Forward market hedging is a way of reducing the volatility in future profits by creating contracts in advance to buy or sell goods in the future.
Producers can predict with a fair amount of accuracy what their production in the future might be and the amount of raw material that they would require. An increase in the cost of raw material could adversely impact their revenues, so can a decrease in the selling price of what has been produced.
One of the ways of hedging this risk is with forward contracts. These are over-the-counter contracts created between a seller and a buyer to sell or buy a certain quantity of an asset at a certain price in the future. This eliminates the risk that may arise due to a change in price and also provide an assurance that a buyer or a seller will be available in the future.
For example, a farmer who grows wheat and a biscuit manufacturer can create a contract which specifies that in June the farmer will deliver 100 tons of wheat with a minimum 25% starch content to the manufacturer at $1 per kilogram. The contract could also include details like where the delivery has to be made, how the wheat has to be processed, who checks the quality, etc. By entering into such a contract, the farmer is assured of receiving $100,000 for the wheat that is grown by him irrespective of what the actual price of wheat in June is.

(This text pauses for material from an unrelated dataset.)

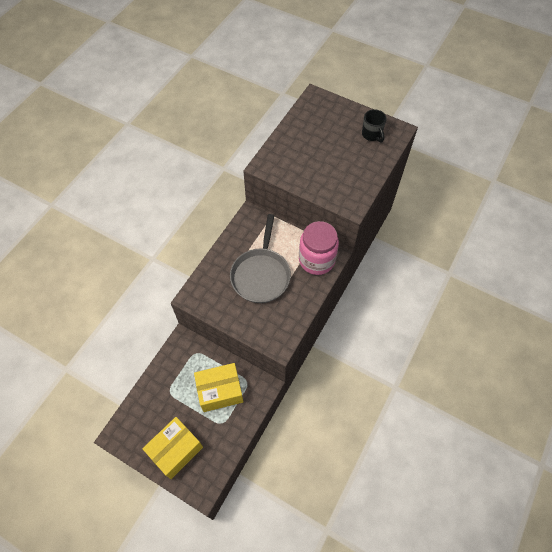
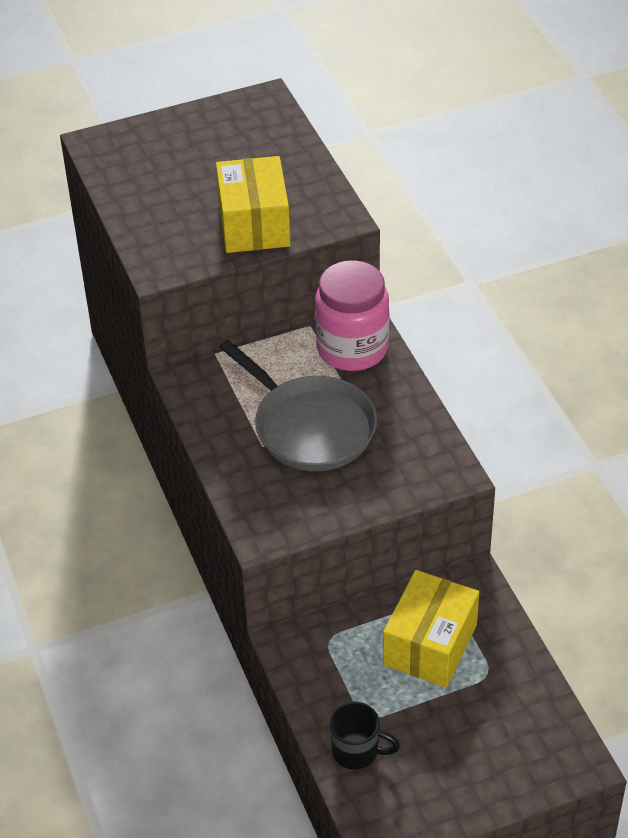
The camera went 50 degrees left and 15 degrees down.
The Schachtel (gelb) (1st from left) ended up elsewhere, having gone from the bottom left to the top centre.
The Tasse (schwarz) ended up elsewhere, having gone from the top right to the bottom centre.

The biscuit manufacturer is also assured of getting the wheat which is a primary component in making biscuits at the price that is mentioned in the contract.
Forward contracts are not traded in exchanges and are custom made. As there is no clearing house involved here, the chances of default are higher. This makes it essential to evaluate the ability of the opposite party to honor the contract and to introduce clauses in the contract to reduce the risk of default for both the parties.